À défaut de cela, les articles 162 alinéa 2 de la Constitution et 48 de la loi organique précitées reconnaissent à toute personne le droit de pouvoir saisir la Cour Constitutionnelle en inconstitutionnalité de tout acte législatif ou réglementaire. Comme pour dire, ce projet de loi relatif à la ratification par la RDC à l'accord de la ZLECAF pourrait être attaqué en inconstitutionnalité par quiconque si la loi entre en vigueur.

Il sied de préciser qu'aux fins d'examen de la constitutionnalité, la Cour constitutionnelle statue dans le délai de trente jours.
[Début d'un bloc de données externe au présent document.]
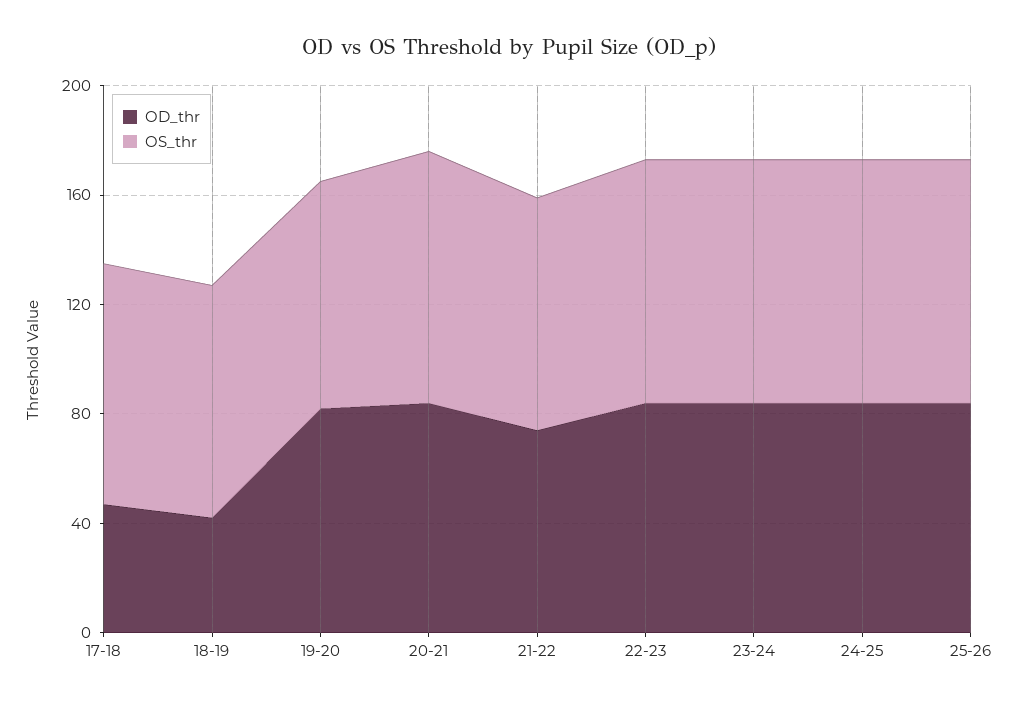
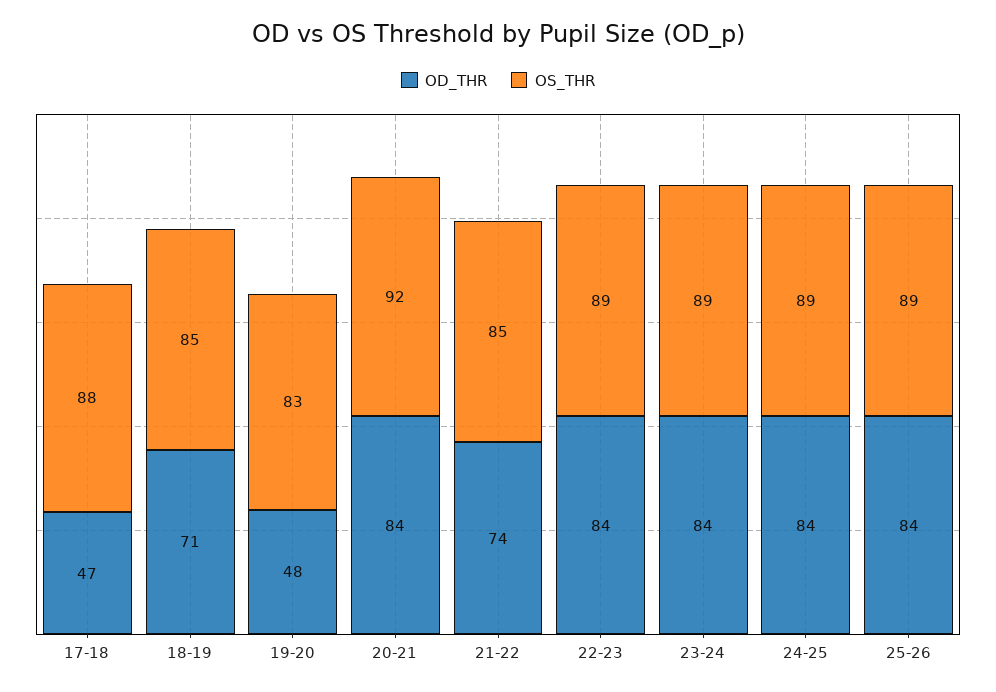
OD_thr, 18-19: 40 -> 71
OD_thr, 19-20: 80 -> 48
Toutefois, à la demande du Gouvernement, s’il y a urgence, ce délai est ramené à huit jours.

2. La possibilité politique

Suivant les dispositions des articles 136, 137 de la Constitution et 137 du Règlement intérieur du Sénat, en l'espèce, dans les six jours du passage de ce projet de loi au Sénat, il est transmis au Président de la République pour sa promulgation.  Celui-ci s'il constate notamment un vice de procédure comme c'est le cas, peut demander au Sénat une nouvelle délibération de cette loi et ce, dans un délai de quinze jours de sa transmission. Dans tel cas, cette nouvelle délibération ne peut être refusée par le Senat.

Par ailleurs, le texte soumis à une seconde délibération est adopté par l’Assemblée nationale et le Sénat soit sous la forme initiale, soit après modification à la majorité absolue des membres qui les composent.

En conclusion, nous pensons que le fait pour le Sénat de faire fi de l'examen et adoption de projet de loi portant ratification de l'accord de la ZLECAF est manifestement contraire non seulement à la Constitution congolaise, mais bien plus au Règlement intérieur en vigueur régissant cette chambre Haute du Parlement car, en dépit des faits ou circonstances politiques ayant entraînées ce non examen et adoption du projet de loi précédemment visé, une commission mixte paritaire chargée de proposer un texte sur les dispositions restant en discussion devrait être mise sur pied.

Toutefois, deux possibilités s’offrent afin de juguler cette inconstitutionnalité.

Soit ledit projet de loi peut être déféré à la Cour constitutionnelle aux fins qu'il soit de censuré ;

Soit, une fois ce projet de loi lui transmis, le Président de la République peut tout simplement demander au Sénat une nouvelle délibération de celui-ci (projet de loi sous examen).